Mixed AstraZeneca-Pfizer COVID-19 shot boosts neutralising antibody levels: Study

The data backs the decision of several countries to offer alternatives to the AstraZeneca COVID-19 vaccine as a second shot. The countries had taken the decision after AstraZeneca vaccine was linked to rare blood clots

A total of 499 medical workers participated in the study (Source: PTI) A total of 499 medical workers participated in the study (Source: PTI)

A recent study from South Korea has shown that a mixed vaccination of AstraZeneca jab as first dose and Pfizer-BioNTech COVID-19 shot as second boosts the neutralising antibody levels by six times compared to two regular AstraZeneca doses.

A total of 499 medical workers participated in the study. Out of the 499 participants, 100 took mixed doses of AstraZeneca jab followed by Pfizer COVID-19 vaccine. While 200 participants took two doses of the Pfizer-BioNTech COVID-19 vaccine, the remaining individuals took two doses of the AstraZeneca jab.

All participants developed neutralising antibodies that prevent SARS-CoV-2, the virus which causes COVID-19 infection, from entering cells and replicating. The group which took the mixed vaccination had developed similar amounts of neutralising antibodies found in the group that received two Pfizer shots, but much greater than those who took two AstraZeneca shots, according to a Reuters report.

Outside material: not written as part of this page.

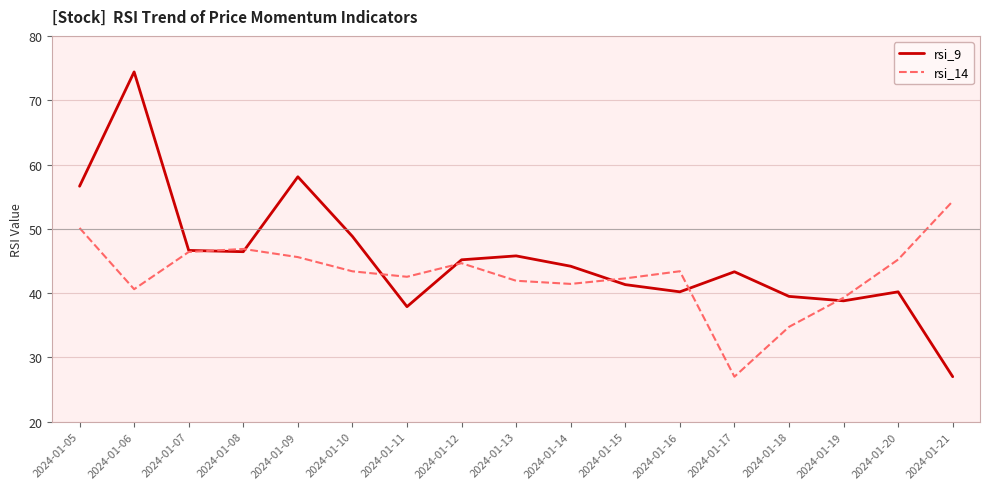

Rank the series by their average value, from lowest to highest.

rsi_14, rsi_9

Earlier, a British study had shown similar results. According to the study, AstraZeneca shot followed by the Pfizer dose produced the best T-cell responses. The antibody response was also higher than that induced by taking Pfizer shot followed by the AstraZeneca jab.

The data backs the decision of several countries to offer alternatives to the AstraZeneca COVID-19 vaccine as a second shot. The countries had taken the decision after AstraZeneca vaccine was linked to recipients developing rare blood clots.

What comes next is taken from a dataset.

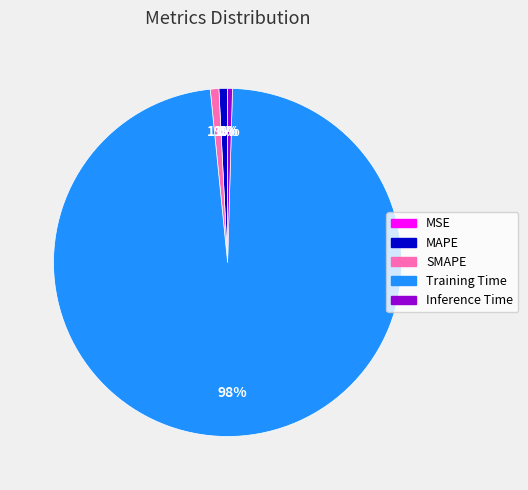

To the nearest percent, what portion does MAPE represent?

1%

"The South Korean study also analysed neutralizing activity against major variants of concern," the Korea Disease Control and Prevention Agency (KDCA) said.

None of the three groups in the study displayed reduced neutralising activity against the Alpha variant of the coronavirus which was first identified in the United Kingdom. However, the neutralization titre did decrease by 2.5 to 6 fold against Beta, Gamma and Delta variants of the virus.